Task prompt
Starting from the line in which "micrograph of malignant" appears, set down each line exactly through the end of the listing, and nothing else. Leave out pictures.

Data block
......
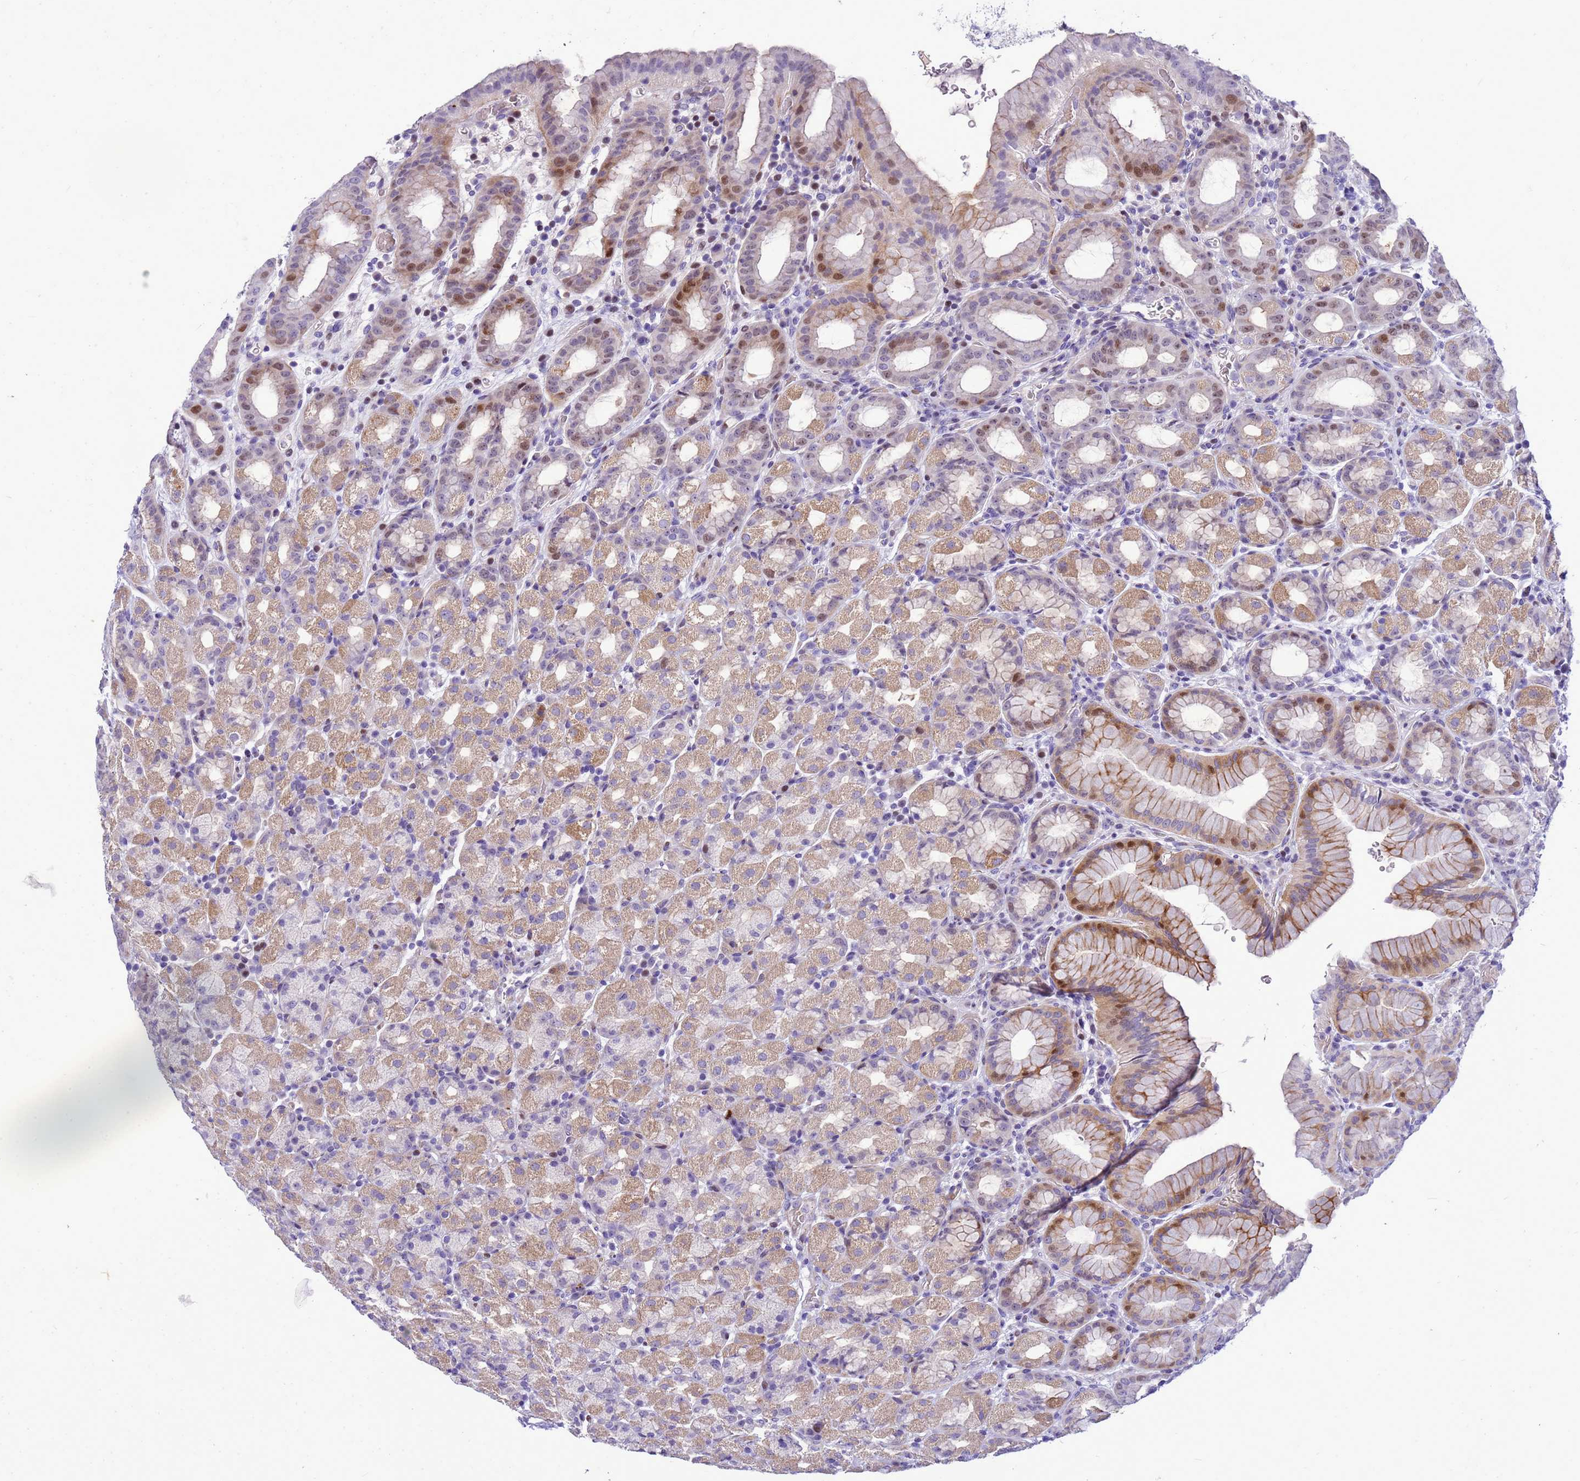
{"staining": {"intensity": "moderate", "quantity": "25%-75%", "location": "cytoplasmic/membranous,nuclear"}, "tissue": "stomach", "cell_type": "Glandular cells", "image_type": "normal", "snomed": [{"axis": "morphology", "description": "Normal tissue, NOS"}, {"axis": "topography", "description": "Stomach, upper"}, {"axis": "topography", "description": "Stomach, lower"}, {"axis": "topography", "description": "Small intestine"}], "caption": "Protein expression analysis of normal human stomach reveals moderate cytoplasmic/membranous,nuclear positivity in about 25%-75% of glandular cells.", "gene": "ADAMTS7", "patient": {"sex": "male", "age": 68}}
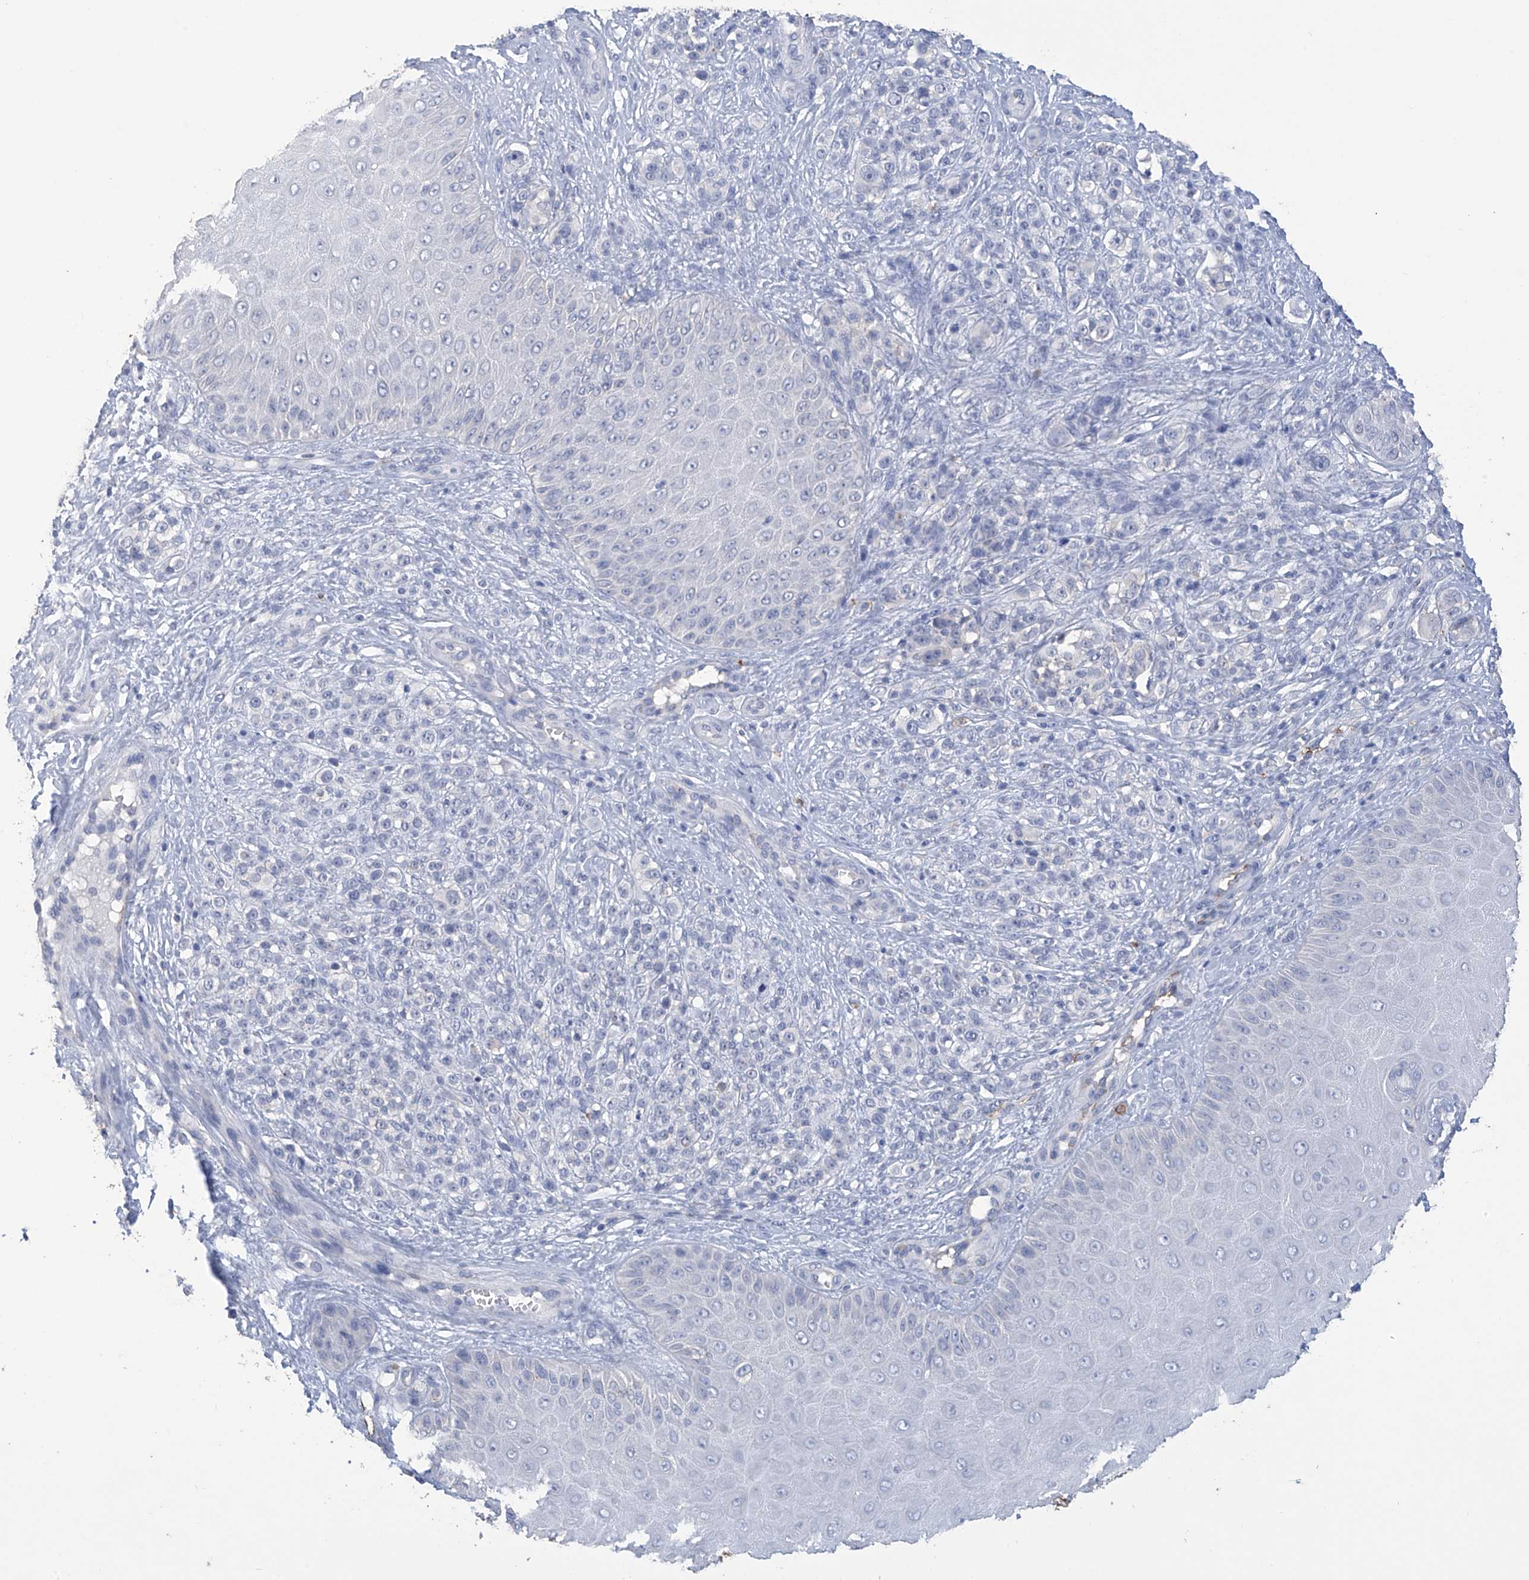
{"staining": {"intensity": "negative", "quantity": "none", "location": "none"}, "tissue": "melanoma", "cell_type": "Tumor cells", "image_type": "cancer", "snomed": [{"axis": "morphology", "description": "Malignant melanoma, NOS"}, {"axis": "topography", "description": "Skin"}], "caption": "A micrograph of malignant melanoma stained for a protein reveals no brown staining in tumor cells.", "gene": "OGT", "patient": {"sex": "female", "age": 55}}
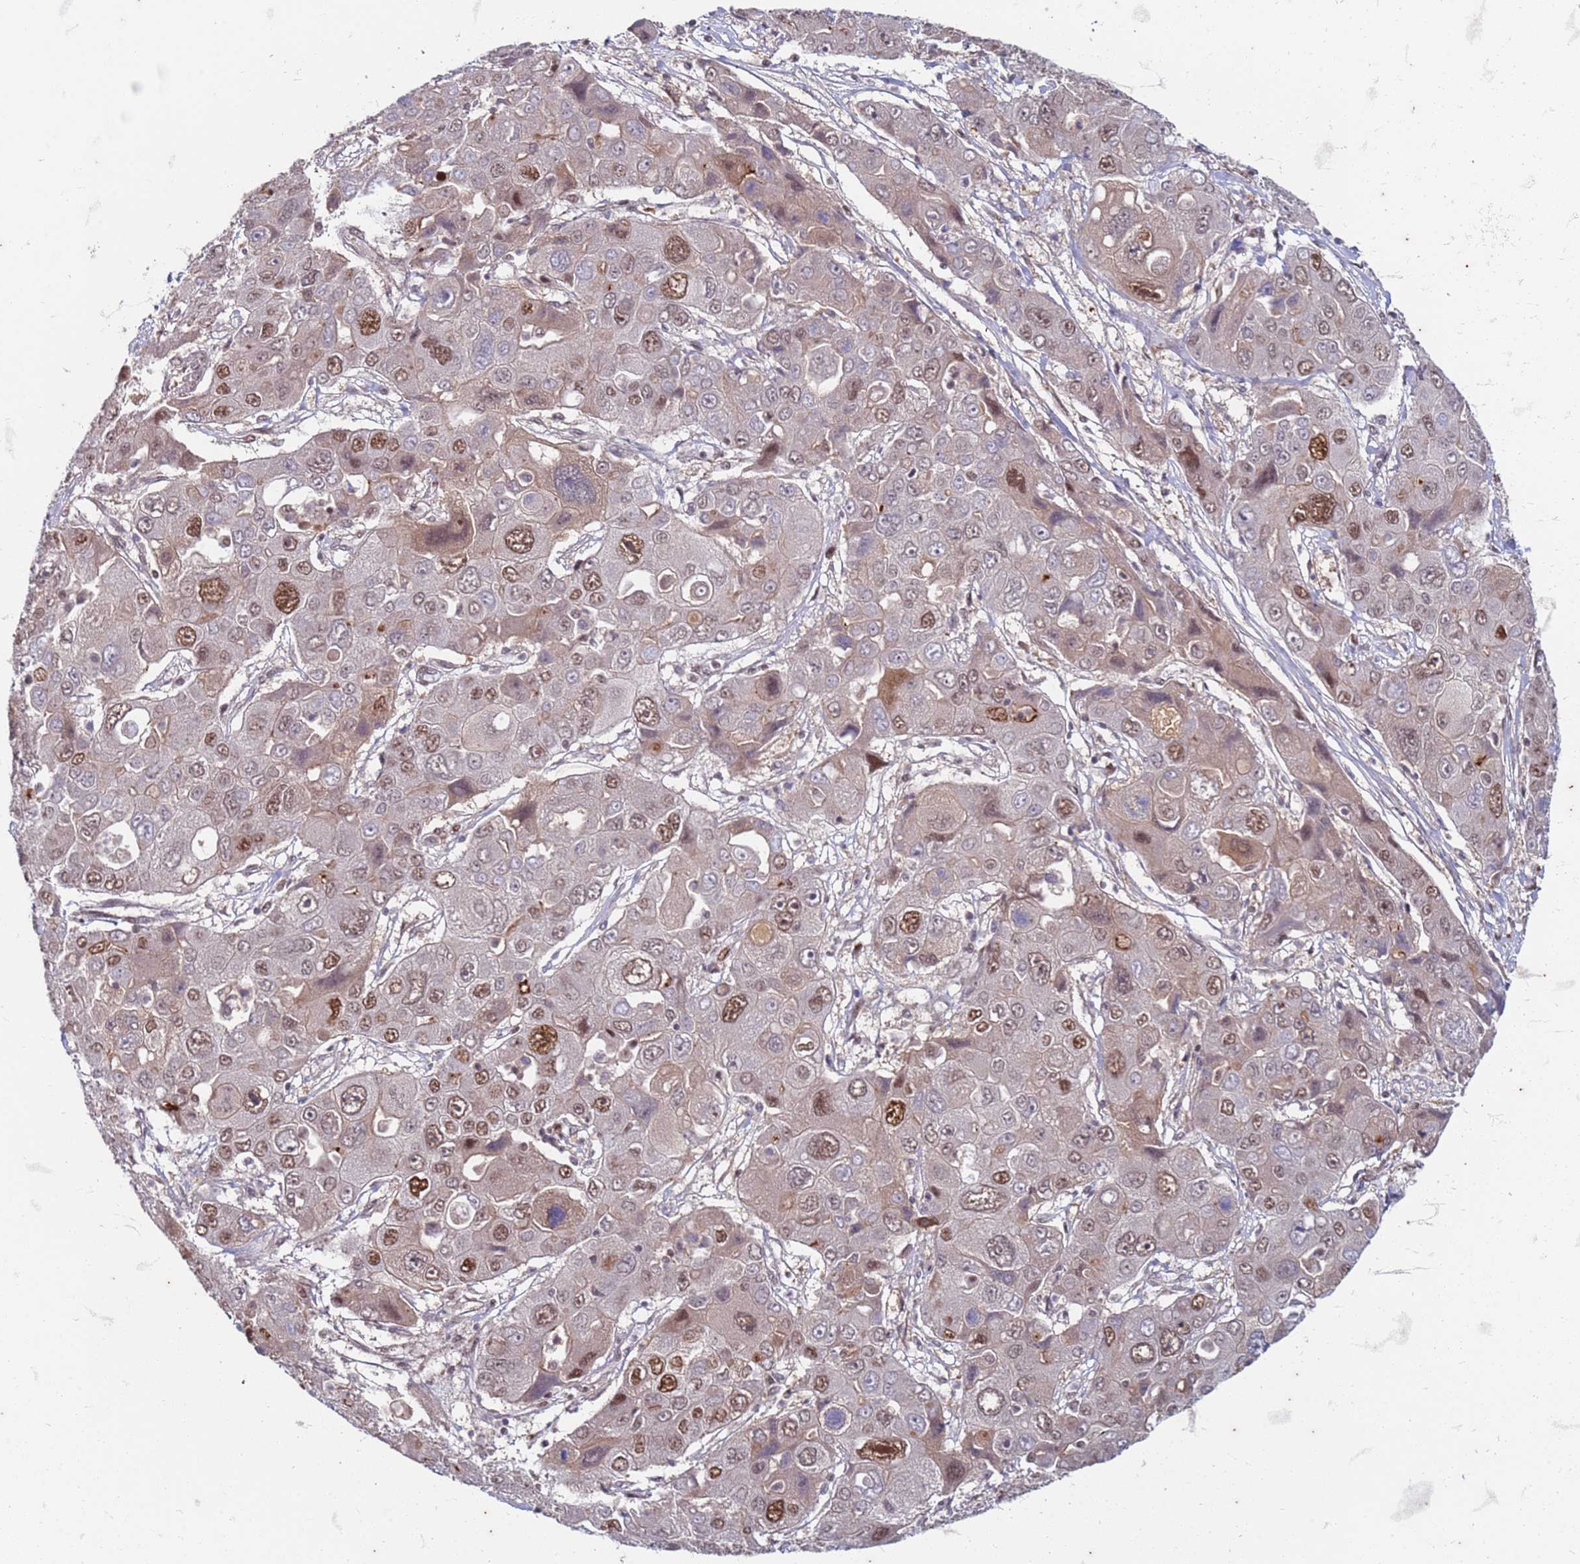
{"staining": {"intensity": "moderate", "quantity": "25%-75%", "location": "nuclear"}, "tissue": "liver cancer", "cell_type": "Tumor cells", "image_type": "cancer", "snomed": [{"axis": "morphology", "description": "Cholangiocarcinoma"}, {"axis": "topography", "description": "Liver"}], "caption": "There is medium levels of moderate nuclear expression in tumor cells of liver cancer, as demonstrated by immunohistochemical staining (brown color).", "gene": "TRMT6", "patient": {"sex": "male", "age": 67}}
......
Answer for the task
{"staining": {"intensity": "negative", "quantity": "none", "location": "none"}, "tissue": "melanoma", "cell_type": "Tumor cells", "image_type": "cancer", "snomed": [{"axis": "morphology", "description": "Malignant melanoma, NOS"}, {"axis": "topography", "description": "Skin"}], "caption": "A micrograph of malignant melanoma stained for a protein reveals no brown staining in tumor cells.", "gene": "OGT", "patient": {"sex": "female", "age": 55}}
{"staining": {"intensity": "moderate", "quantity": "25%-75%", "location": "nuclear"}, "tissue": "liver cancer", "cell_type": "Tumor cells", "image_type": "cancer", "snomed": [{"axis": "morphology", "description": "Cholangiocarcinoma"}, {"axis": "topography", "description": "Liver"}], "caption": "There is medium levels of moderate nuclear expression in tumor cells of liver cancer, as demonstrated by immunohistochemical staining (brown color).", "gene": "TRMT6", "patient": {"sex": "male", "age": 67}}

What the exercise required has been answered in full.